Sen. Barry Goldwater (R. Ariz.) departed yesterday from Reagan Administration Mideast policy with the assertion he would be in favor of talking with the Palestine Liberation Organization if that step would help to reduce international terrorism.
Declaring that one terrorist act sparked another, he said in a telephone interview with an NBC radio affiliate here that “that’s what you’re seeing in Iran but I think that’s what you’re going to see more of in the Middle East.” He spoke from Phoenix with Ken Alvord of the program, “News Talk ’98” on WRC.
Goldwater argued that the PLO “is demanding not necessarily recognition but that they be talked to, and while I don’t think anything is ever going to come of any talks with them, I think that until we do talk to them, we’re going to have more and more trouble.” He added he would “do anything to calm down these acts of terrorism.”

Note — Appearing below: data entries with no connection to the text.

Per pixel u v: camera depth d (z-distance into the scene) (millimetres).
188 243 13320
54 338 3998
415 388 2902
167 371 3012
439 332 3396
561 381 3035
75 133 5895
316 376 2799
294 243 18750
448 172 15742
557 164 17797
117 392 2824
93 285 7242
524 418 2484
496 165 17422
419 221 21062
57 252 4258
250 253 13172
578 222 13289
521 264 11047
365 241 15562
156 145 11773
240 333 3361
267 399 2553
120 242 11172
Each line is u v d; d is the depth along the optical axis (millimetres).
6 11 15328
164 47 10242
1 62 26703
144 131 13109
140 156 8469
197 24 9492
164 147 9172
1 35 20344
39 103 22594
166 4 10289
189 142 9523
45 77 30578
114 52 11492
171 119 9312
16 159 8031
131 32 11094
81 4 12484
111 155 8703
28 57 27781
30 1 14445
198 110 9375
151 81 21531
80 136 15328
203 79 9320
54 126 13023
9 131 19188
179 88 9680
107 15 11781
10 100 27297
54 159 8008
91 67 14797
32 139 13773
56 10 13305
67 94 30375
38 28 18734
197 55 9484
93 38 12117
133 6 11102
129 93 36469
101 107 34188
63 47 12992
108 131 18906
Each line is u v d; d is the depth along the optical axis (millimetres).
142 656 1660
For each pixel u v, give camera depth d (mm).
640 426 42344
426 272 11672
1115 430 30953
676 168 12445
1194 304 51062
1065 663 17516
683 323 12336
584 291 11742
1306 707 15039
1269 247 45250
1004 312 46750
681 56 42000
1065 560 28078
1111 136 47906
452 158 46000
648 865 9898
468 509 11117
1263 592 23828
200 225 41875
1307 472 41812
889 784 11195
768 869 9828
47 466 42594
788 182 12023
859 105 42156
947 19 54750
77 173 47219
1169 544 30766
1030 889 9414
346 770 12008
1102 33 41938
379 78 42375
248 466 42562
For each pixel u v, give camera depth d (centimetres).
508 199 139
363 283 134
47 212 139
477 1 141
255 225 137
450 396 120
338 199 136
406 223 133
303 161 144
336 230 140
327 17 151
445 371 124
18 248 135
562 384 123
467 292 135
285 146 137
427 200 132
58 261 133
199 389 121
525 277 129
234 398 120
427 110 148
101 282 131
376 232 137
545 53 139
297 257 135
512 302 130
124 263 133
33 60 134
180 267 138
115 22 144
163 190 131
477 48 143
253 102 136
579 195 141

The policy of the Reagan Administration, like those of previous Administrations, is to refuse to meet with PLO chief Yasir Arafat until the PLO accepts United Nations Security Council Resolutions 242 and 338, which call for recognition of the right of existence of all states, including Israel, in the region.
Goldwater said later yesterday that he had been urging talks with the PLO “for at least five years” but that no one had listened to him. Asserting that terrorism was part of the larger Middle East deadlock, he said he thought the United States “should urge” Premier Menachem Begin and the Arab leaders “to sit down and talk to this man,” Arafat.